**Assignment**
Write out the records once more, exactly, and keep any image out.

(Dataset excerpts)
[Start of Attachment]
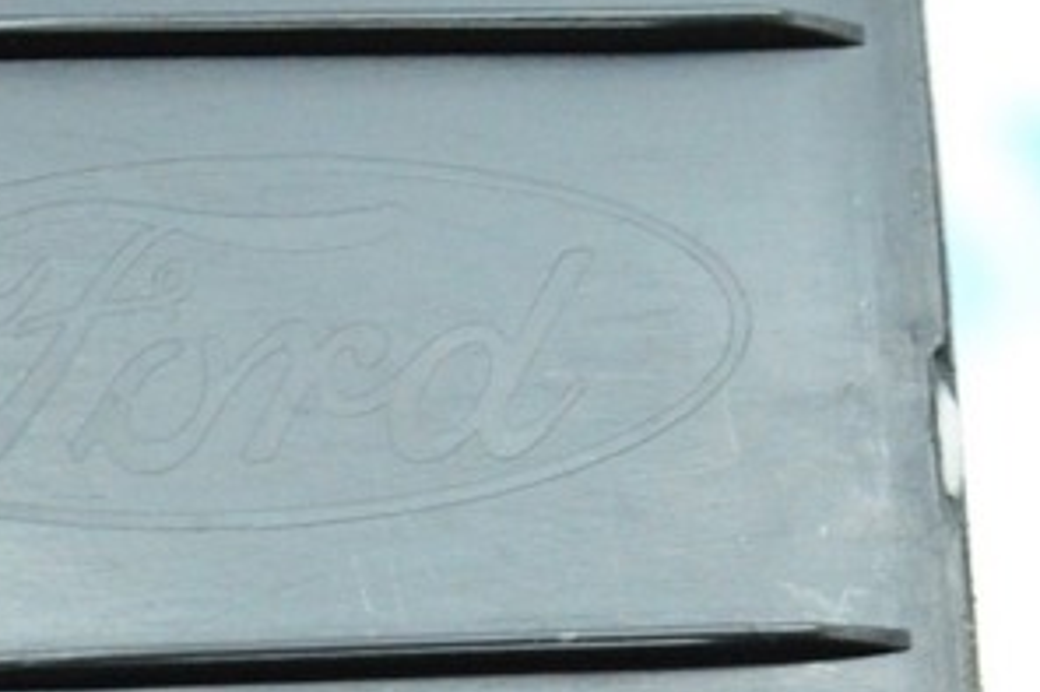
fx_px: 5141
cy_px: 683
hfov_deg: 11.5
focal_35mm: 178
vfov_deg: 7.7
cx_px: 169
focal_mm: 55
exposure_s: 1/100
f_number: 6.3
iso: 6400
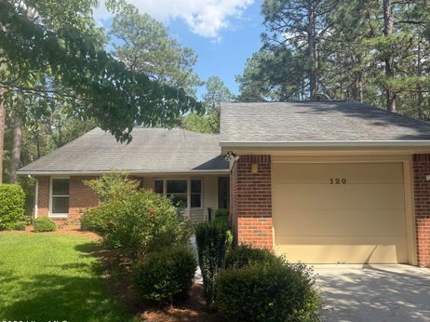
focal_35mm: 26
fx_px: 323
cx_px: 226
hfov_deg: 67.3
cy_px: 166
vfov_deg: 53.0
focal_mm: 6.76
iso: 80
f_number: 1.78
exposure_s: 1/1727
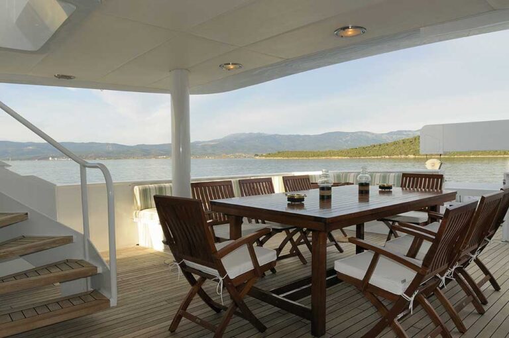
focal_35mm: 26
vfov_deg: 50.3
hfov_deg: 70.5
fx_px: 360
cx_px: 254
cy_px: 169
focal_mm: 17
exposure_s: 1/40
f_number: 18
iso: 250
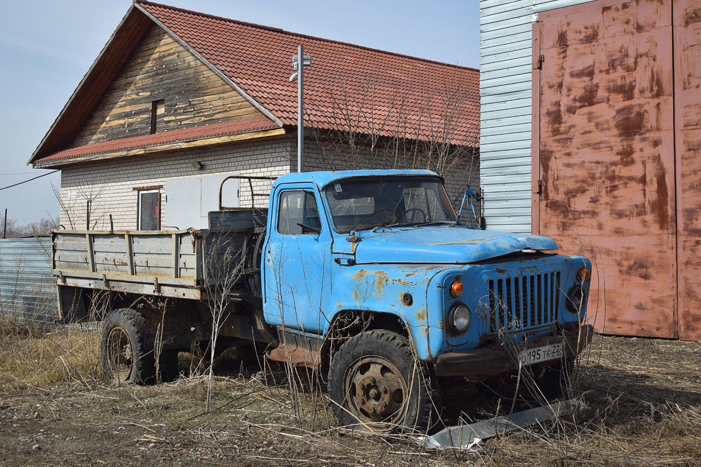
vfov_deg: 28.9
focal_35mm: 46
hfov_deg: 42.3
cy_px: 234
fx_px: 905
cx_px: 350
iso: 100
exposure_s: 1/800
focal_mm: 31
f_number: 5.6
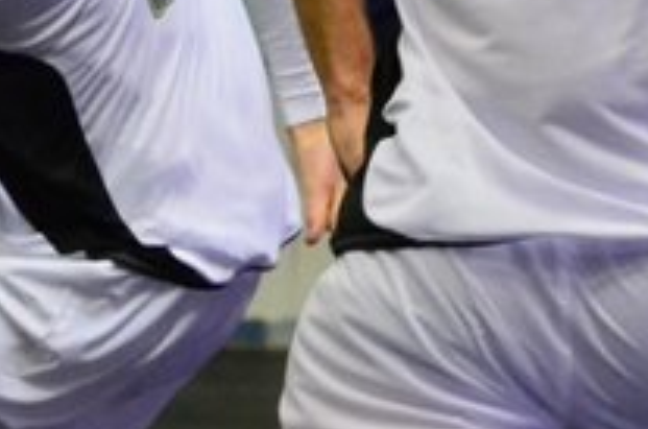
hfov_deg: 3.2
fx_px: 11476
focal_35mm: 639
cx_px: 326
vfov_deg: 2.1
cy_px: 229
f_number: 6.3
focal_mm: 110
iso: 6400
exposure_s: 1/640
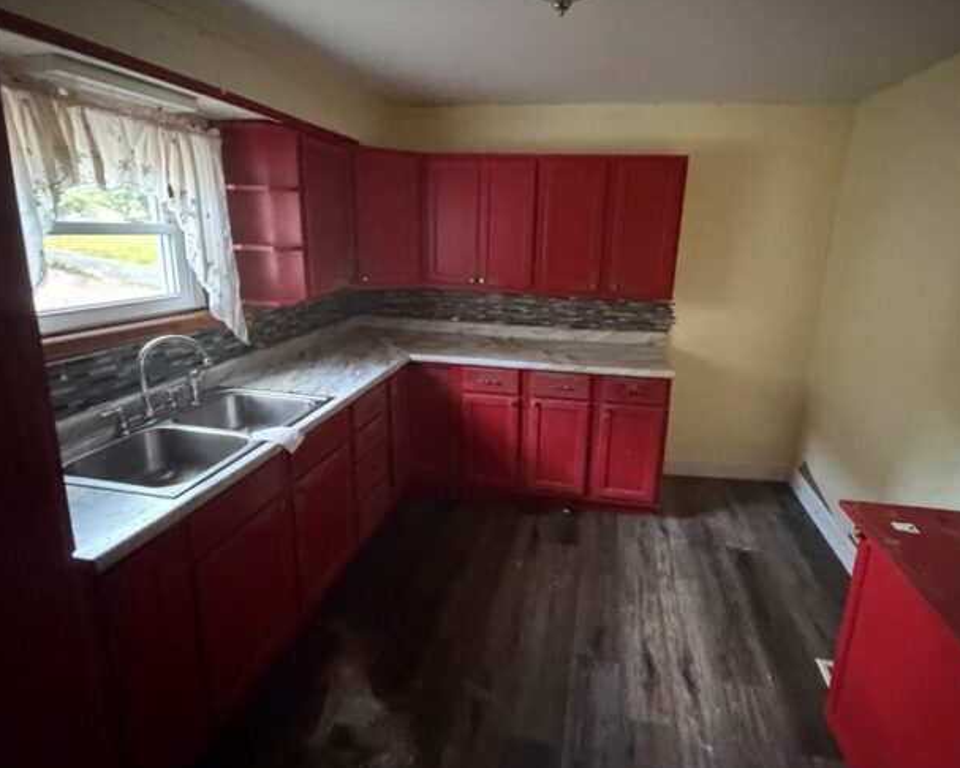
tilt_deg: -13.6
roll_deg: -0.5
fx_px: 512
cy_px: 354
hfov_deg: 86.1
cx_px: 523
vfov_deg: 73.7
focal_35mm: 18
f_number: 2.2
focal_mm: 2.22
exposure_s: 1/34
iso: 1600
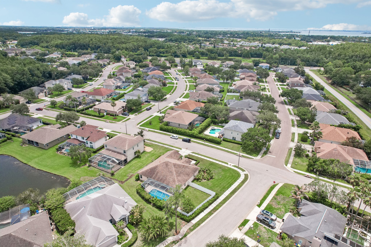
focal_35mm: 22
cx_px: 186
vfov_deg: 57.2
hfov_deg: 78.6
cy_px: 124
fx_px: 227
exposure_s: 1/1600
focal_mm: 8.4
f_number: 2.8
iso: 400
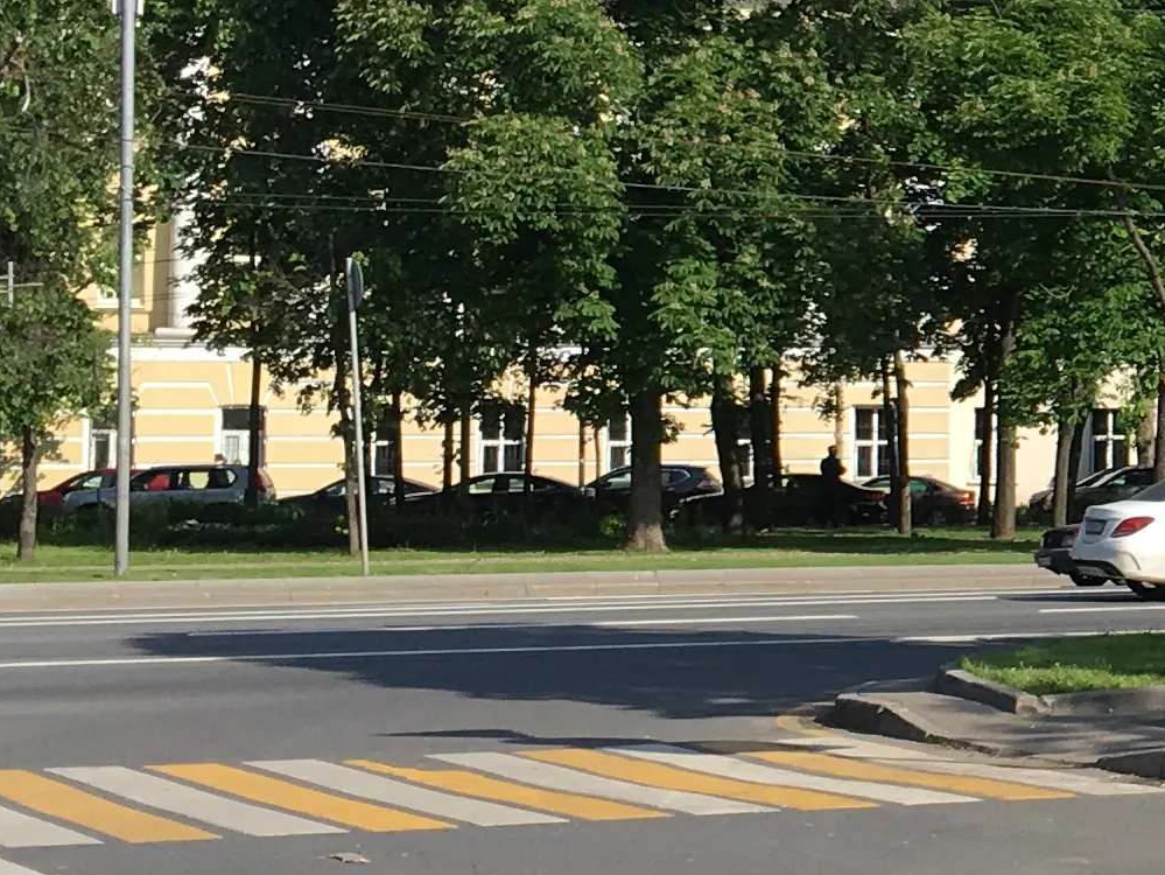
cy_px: 346
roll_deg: -1.1
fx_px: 3939
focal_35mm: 117
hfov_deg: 15.2
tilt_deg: +3.5
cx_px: 1879
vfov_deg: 12.7
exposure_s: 1/1131
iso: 25
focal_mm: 4.15
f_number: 2.2
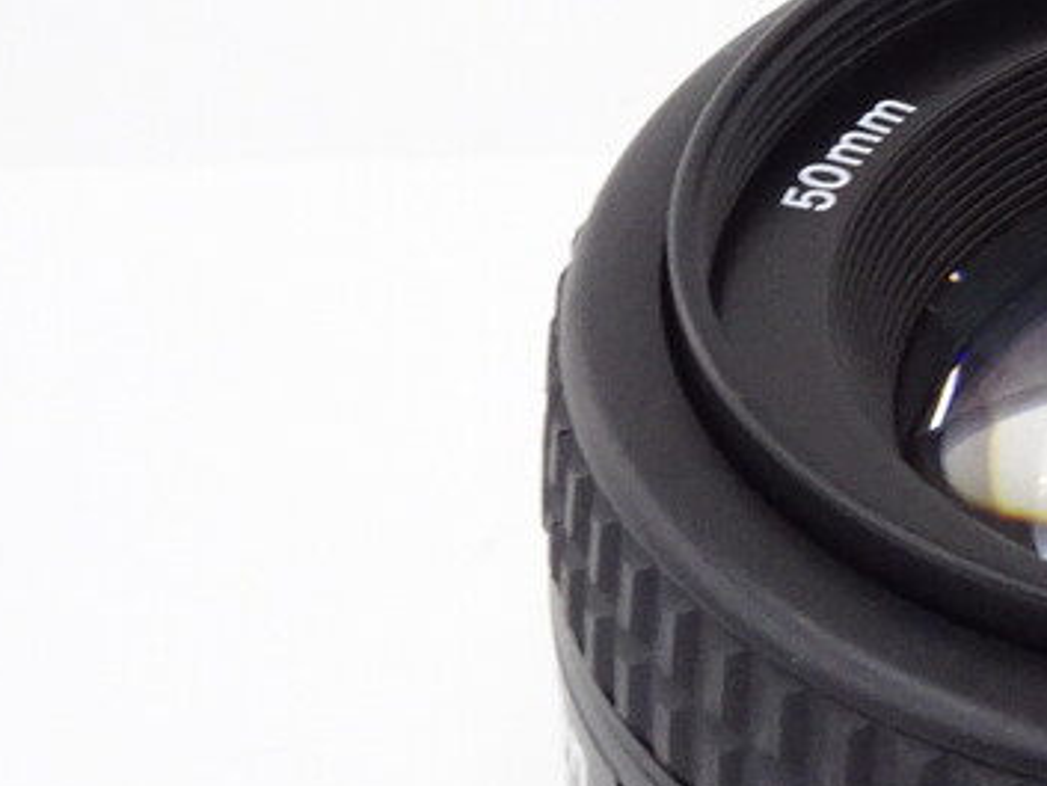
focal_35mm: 231
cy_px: 739
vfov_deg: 6.4
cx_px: 1403
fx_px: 6989
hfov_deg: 8.4
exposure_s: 1/60
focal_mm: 11.66
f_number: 5
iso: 640
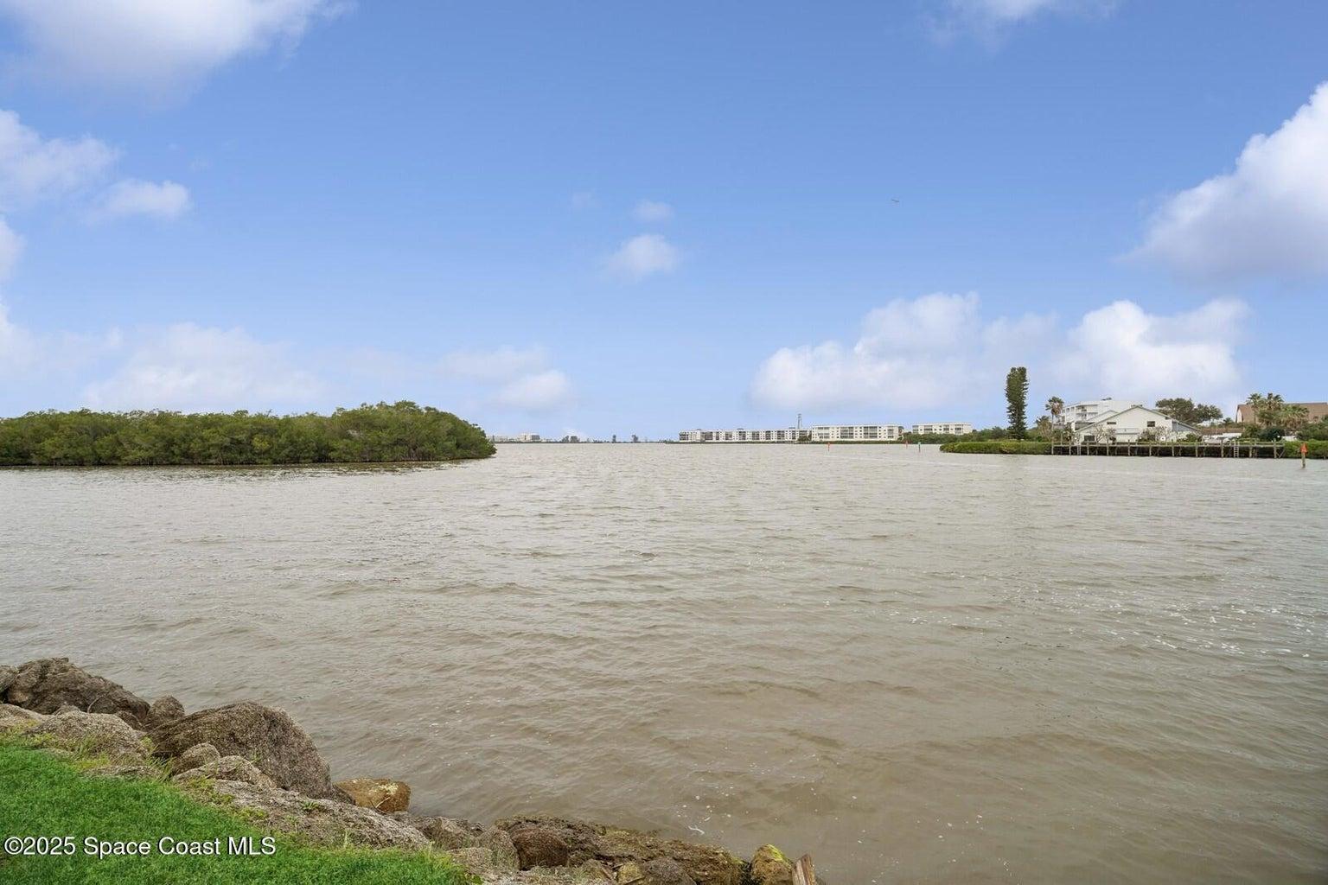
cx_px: 664
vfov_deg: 77.3
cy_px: 442
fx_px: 553
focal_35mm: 15
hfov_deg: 100.4
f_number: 8
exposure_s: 1/200
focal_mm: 15
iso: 200
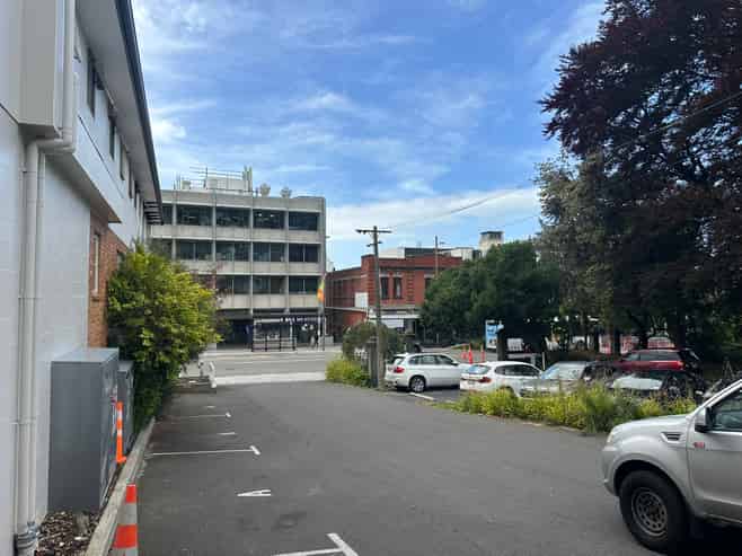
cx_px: 371
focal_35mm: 24
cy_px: 278
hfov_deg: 71.6
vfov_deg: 56.8
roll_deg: +0.5
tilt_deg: +2.0
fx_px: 514
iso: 80
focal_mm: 6.86
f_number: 1.78
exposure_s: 1/3472
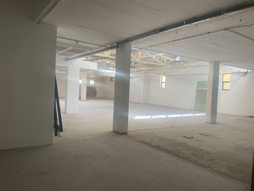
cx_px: 127
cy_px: 96
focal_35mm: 26
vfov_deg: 53.1
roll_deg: -3.4
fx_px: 191
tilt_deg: -2.2
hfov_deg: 67.3
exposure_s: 1/104
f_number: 1.6
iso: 125
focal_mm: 4.2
[End of Attachment]
**Answer space**
fx_px: 5141
cy_px: 683
hfov_deg: 11.5
focal_35mm: 178
vfov_deg: 7.7
cx_px: 169
focal_mm: 55
exposure_s: 1/100
f_number: 6.3
iso: 6400
focal_35mm: 26
fx_px: 323
cx_px: 226
hfov_deg: 67.3
cy_px: 166
vfov_deg: 53.0
focal_mm: 6.76
iso: 80
f_number: 1.78
exposure_s: 1/1727
focal_35mm: 26
vfov_deg: 50.3
hfov_deg: 70.5
fx_px: 360
cx_px: 254
cy_px: 169
focal_mm: 17
exposure_s: 1/40
f_number: 18
iso: 250
vfov_deg: 28.9
focal_35mm: 46
hfov_deg: 42.3
cy_px: 234
fx_px: 905
cx_px: 350
iso: 100
exposure_s: 1/800
focal_mm: 31
f_number: 5.6
hfov_deg: 3.2
fx_px: 11476
focal_35mm: 639
cx_px: 326
vfov_deg: 2.1
cy_px: 229
f_number: 6.3
focal_mm: 110
iso: 6400
exposure_s: 1/640
tilt_deg: -13.6
roll_deg: -0.5
fx_px: 512
cy_px: 354
hfov_deg: 86.1
cx_px: 523
vfov_deg: 73.7
focal_35mm: 18
f_number: 2.2
focal_mm: 2.22
exposure_s: 1/34
iso: 1600
focal_35mm: 22
cx_px: 186
vfov_deg: 57.2
hfov_deg: 78.6
cy_px: 124
fx_px: 227
exposure_s: 1/1600
focal_mm: 8.4
f_number: 2.8
iso: 400
cy_px: 346
roll_deg: -1.1
fx_px: 3939
focal_35mm: 117
hfov_deg: 15.2
tilt_deg: +3.5
cx_px: 1879
vfov_deg: 12.7
exposure_s: 1/1131
iso: 25
focal_mm: 4.15
f_number: 2.2
focal_35mm: 231
cy_px: 739
vfov_deg: 6.4
cx_px: 1403
fx_px: 6989
hfov_deg: 8.4
exposure_s: 1/60
focal_mm: 11.66
f_number: 5
iso: 640
cx_px: 664
vfov_deg: 77.3
cy_px: 442
fx_px: 553
focal_35mm: 15
hfov_deg: 100.4
f_number: 8
exposure_s: 1/200
focal_mm: 15
iso: 200
cx_px: 371
focal_35mm: 24
cy_px: 278
hfov_deg: 71.6
vfov_deg: 56.8
roll_deg: +0.5
tilt_deg: +2.0
fx_px: 514
iso: 80
focal_mm: 6.86
f_number: 1.78
exposure_s: 1/3472
cx_px: 127
cy_px: 96
focal_35mm: 26
vfov_deg: 53.1
roll_deg: -3.4
fx_px: 191
tilt_deg: -2.2
hfov_deg: 67.3
exposure_s: 1/104
f_number: 1.6
iso: 125
focal_mm: 4.2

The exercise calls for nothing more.